A funeral mass was held for Senate President Emeritus Thomas V “Mike” Miller Jr. Saturday morning at St. John The Evangelist Catholic Church in Clinton, in which he was remembered for his love, service and humor.
A white pall was draped over his coffin at the church’s front, as he was draped in white during baptism.
“He is inescapably built into our lives. Who and what we are, Mike has immeasurably helped to shape. His christ-like compassion and limitless love, these have seeped into our very blood. Because of Mike, we are not only more Christian, we are more human,” Rev. Msgr. Ronald Jameson, Deacon of the Cathedral of St. Matthew the Apostle, said.
When Jameson first became a priest in the late 1960s, he was assigned to St. John The Evangelist, down in “Millerland,” he said.

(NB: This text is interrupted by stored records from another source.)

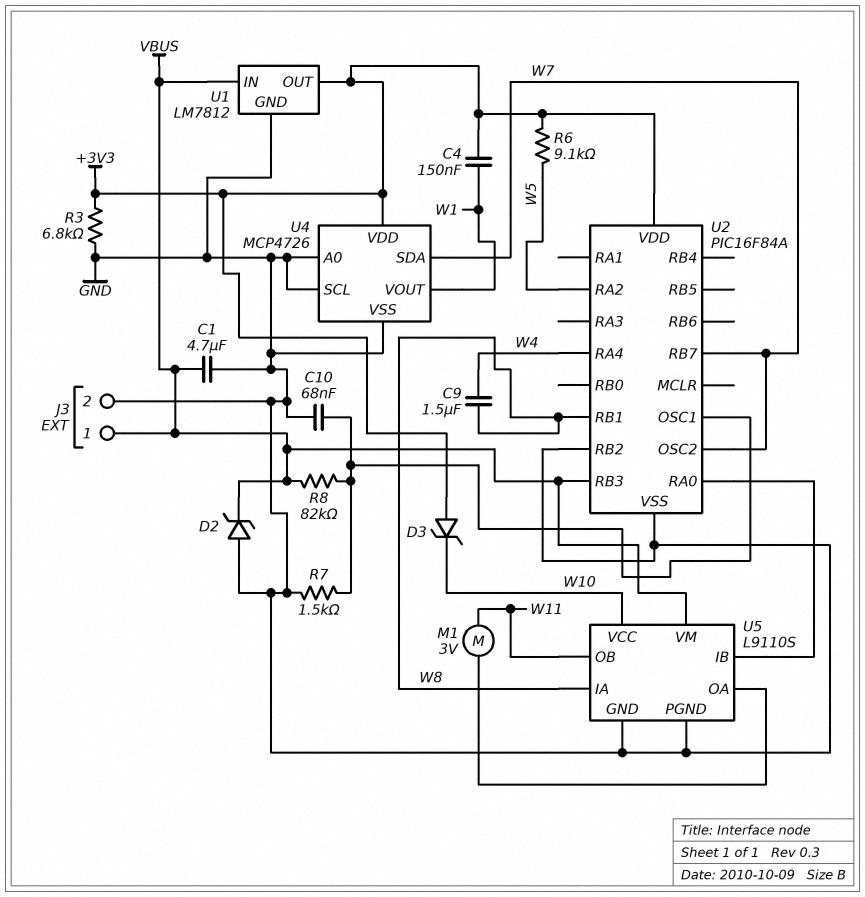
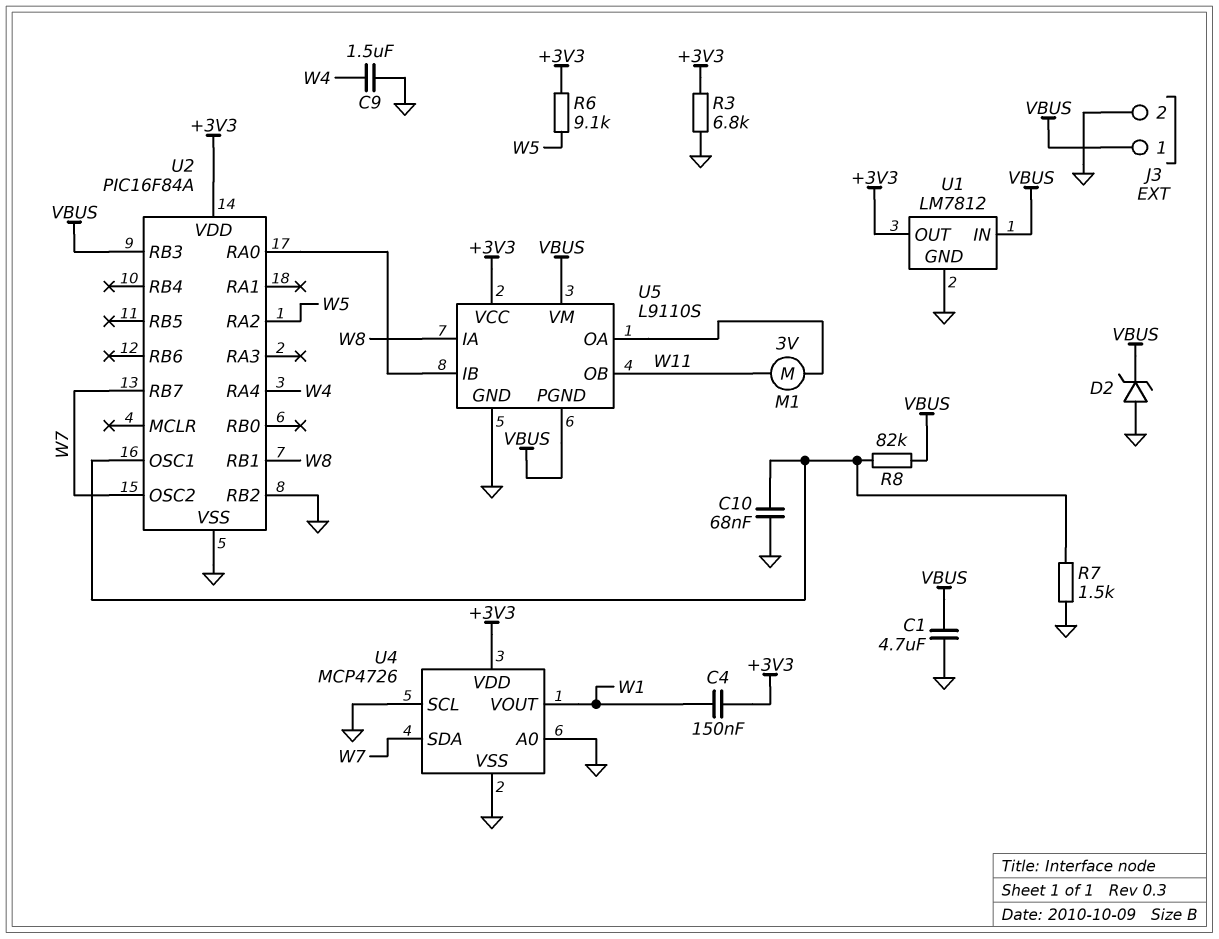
C9: 1.5uF (W4, W8) -> 1.5uF (GND, W4)
D3: zener (A +3V3, K W10) -> none
U5 pin PGND: GND -> VBUS
U5 pin VCC: W10 -> +3V3

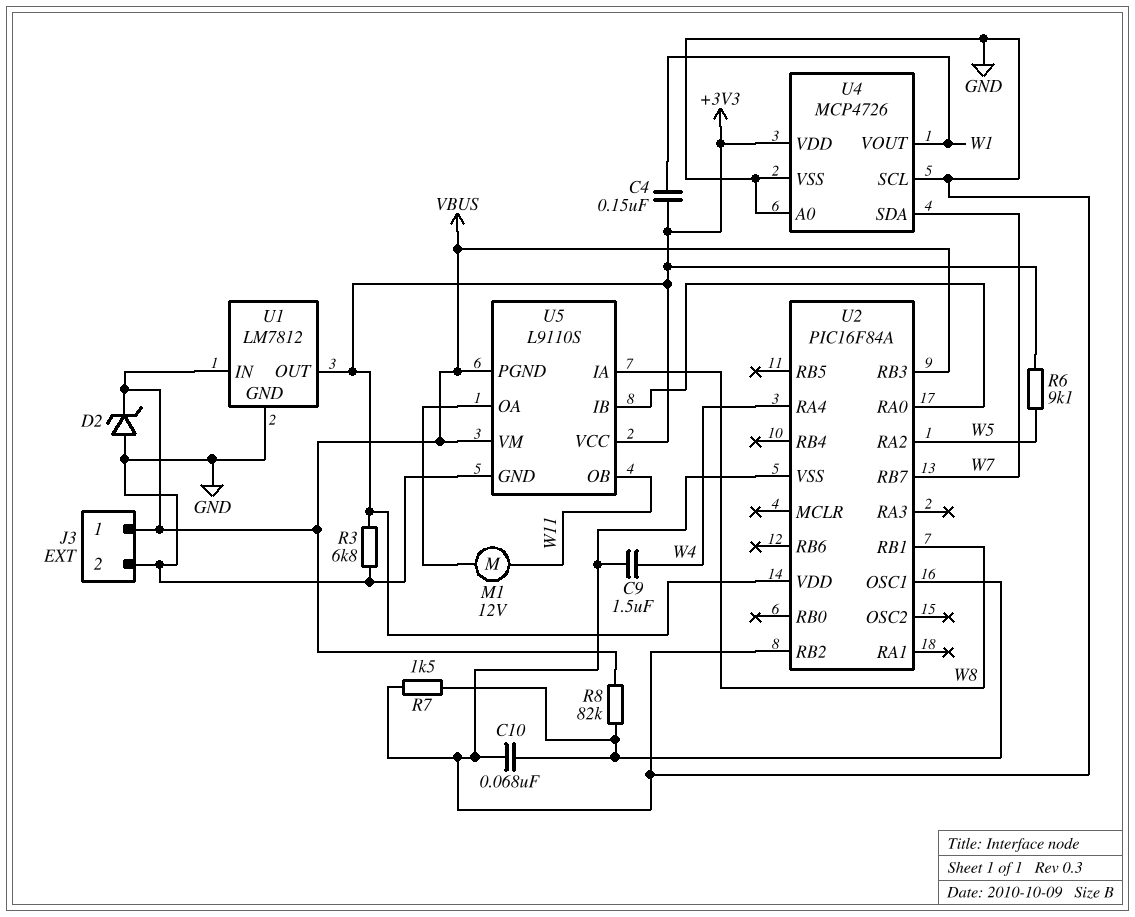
C1: 4.7uF (GND, VBUS) -> none
M1: motor 3V (U5/OA, W11) -> motor 12V (U5/OA, W11)
U2 pin OSC2: W7 -> none

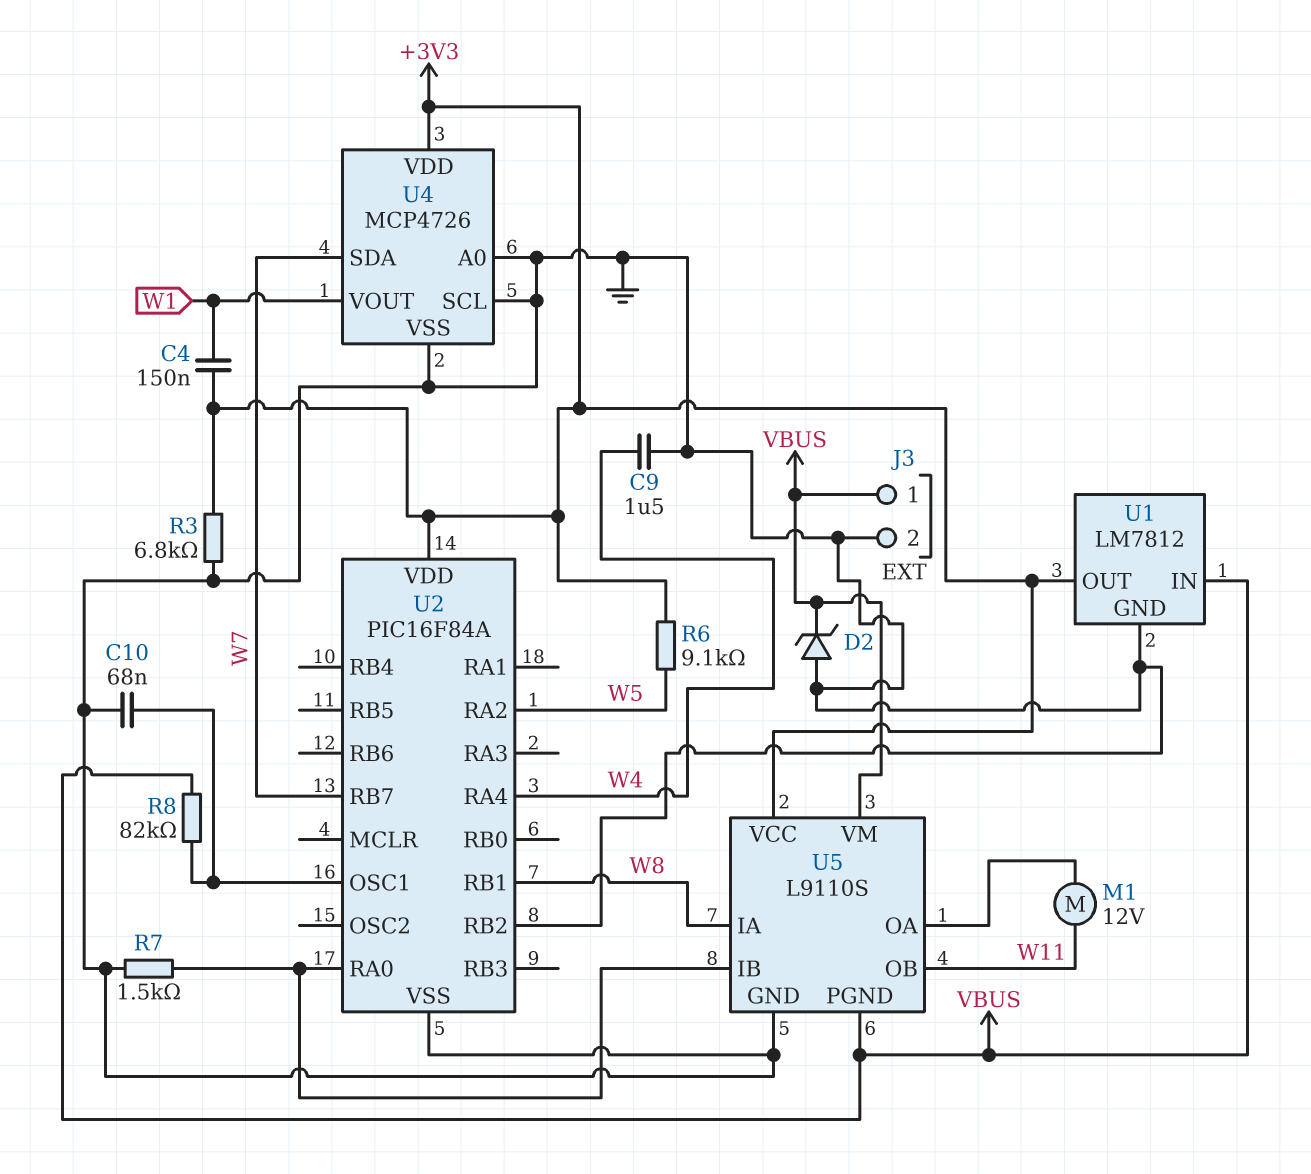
R7: 1.5k (GND, U2/OSC1) -> 1.5k (GND, U2/RA0)
U2 pin RB3: VBUS -> none

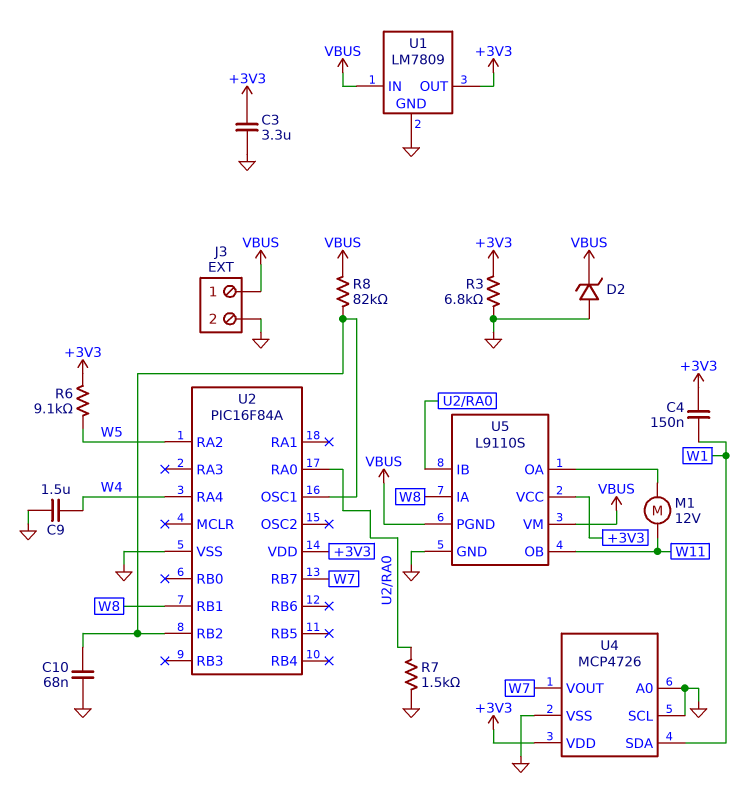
C3: none -> 3.3uF (+3V3, GND)
U1: LM7812 -> LM7809
U2 pin RB2: GND -> U2/OSC1
U4 pin SDA: W7 -> W1
U4 pin VOUT: W1 -> W7

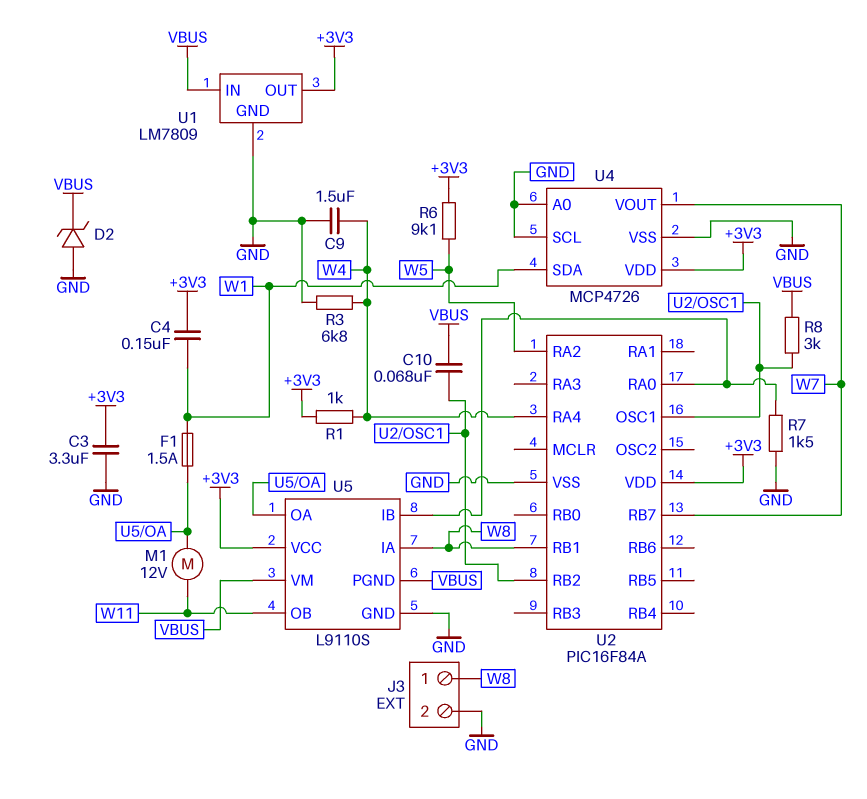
C10: 68nF (GND, U2/OSC1) -> 68nF (U2/OSC1, VBUS)
F1: none -> 1.5A (U5/OA, W1)
J3 pin 1: VBUS -> W8
R1: none -> 1k (+3V3, W4)
R3: 6.8k (+3V3, GND) -> 6.8k (GND, W4)
R8: 82k (U2/OSC1, VBUS) -> 3k (U2/OSC1, VBUS)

Miller was coming up as a political leader at the same time, and he knew the politician throughout his life.
“He was in every sense a lion of the senate,” Jameson said.
The service was video streamed live on the church’s Facebook page, as attendance was limited due to the COVID-19 pandemic.
Miller’s son, Tommy Miller, said one of the things that defined his father’s nearly 46-year tenure in the state legislature was his mentorship of others.
“He made sure every one of those senators knew how to accomplish things,” he said.
Tommy Miller also spoke about his father’s love for the University of Maryland, College Park. The University of Maryland’s mascot, a terrapin named Testudo, was displayed next to Miller’s coffin.
Tommy Miller was diagnosed with a brain tumor four years ago. His father couldn’t help but say, “A Dukie’s doing the surgery?” when he found out the doctor treating his son graduated from Duke University, which Maryland graduates hate.
Tommy Miller also said the President Emeritus had a connection to a viral video from 2017 in which a Maryland student crushes a beer against her head and chugs it in a matter of seconds. He said his daughter was roommates with the student, and both were in trouble for the video. Tommy Miller said he decided he needed to show his father, then one of the state’s top political figures.
“He said, ‘That’s one of the greatest thing’s I’ve ever seen.’ Does she fish? Does she ride motorcycles?’” Tommy Miller recalled, laughing. “You can take the man out of Clinton, but you can never take Clinton out of the man.”
Tommy Miller also talked about how much value his father put on forgiveness, whether forgiving political rivals or forgiving an Orioles player for doping.
Melissa Miller recalled her father talking with constituents at swim meets and football games, how he would listen and take notes. She thinks he would be proud to look down at all the strong women he has helped, his daughters, granddaughters and women in their law office.
“He still went to help every person he could,” she said. “While nobody can be perfect, my dad was as close to being the most perfect dad someone can have.”
Tommy Miller selected a quote from the Greek philosopher Heraclitus to describe his father, who he also described as a “quote machine.”
“Out of every one hundred men, ten shouldn’t even be there, eighty are just targets, nine are the real fighters, and we are lucky to have them, for they make the battle. Ah, but the one, one is a warrior, and he will bring the others back.”